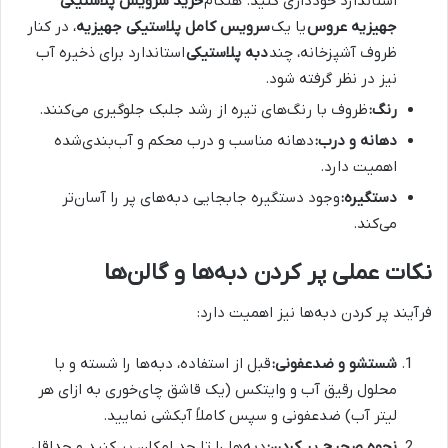
استاندارد خودداری کنید. هنگام
خرید سرویس پلاستیکی
جهیزیه عروس
یا یک
سرویس کامل پلاستیکی جهیزیه
، در کنار
ظروف آشپزخانه، چند
دبه پلاستیکی
استاندارد برای ذخیره آب
نیز در نظر گرفته شود.
رنگ:
ظروف با رنگ‌های تیره از رشد جلبک جلوگیری می‌کنند.
دهانه و درب:
دهانه مناسب و درب محکم و آب‌بندی‌شده
اهمیت دارد.
دستگیره:
وجود دستگیره جابجایی دبه‌های پر را آسان‌تر
می‌کند.
نکات عملی پر کردن دبه‌ها و گالن‌ها
فرآیند پر کردن دبه‌ها نیز اهمیت دارد:
شستشو و ضدعفونی:
قبل از استفاده، دبه‌ها را شسته و با
محلول رقیق آب و وایتکس (یک قاشق چای‌خوری به ازای هر
لیتر آب) ضدعفونی و سپس کاملاً آبکشی نمایید.
نحوه صحیح پر کردن:
دبه‌ها را تا حد امکان پر کنید و حداقل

(EXERCISE DIRECTIONS): Could you arrange the listing as a numbered list, from its first line through the line containing "اهمیت دارد.", both included, with blank lines and pictures left out?

(YOUR RESPONSE):
1. استاندارد خودداری کنید. هنگام
2. خرید سرویس پلاستیکی
3. جهیزیه عروس
4. یا یک
5. سرویس کامل پلاستیکی جهیزیه
6. ، در کنار
7. ظروف آشپزخانه، چند
8. دبه پلاستیکی
9. استاندارد برای ذخیره آب
10. نیز در نظر گرفته شود.
11. رنگ:
12. ظروف با رنگ‌های تیره از رشد جلبک جلوگیری می‌کنند.
13. دهانه و درب:
14. دهانه مناسب و درب محکم و آب‌بندی‌شده
15. اهمیت دارد.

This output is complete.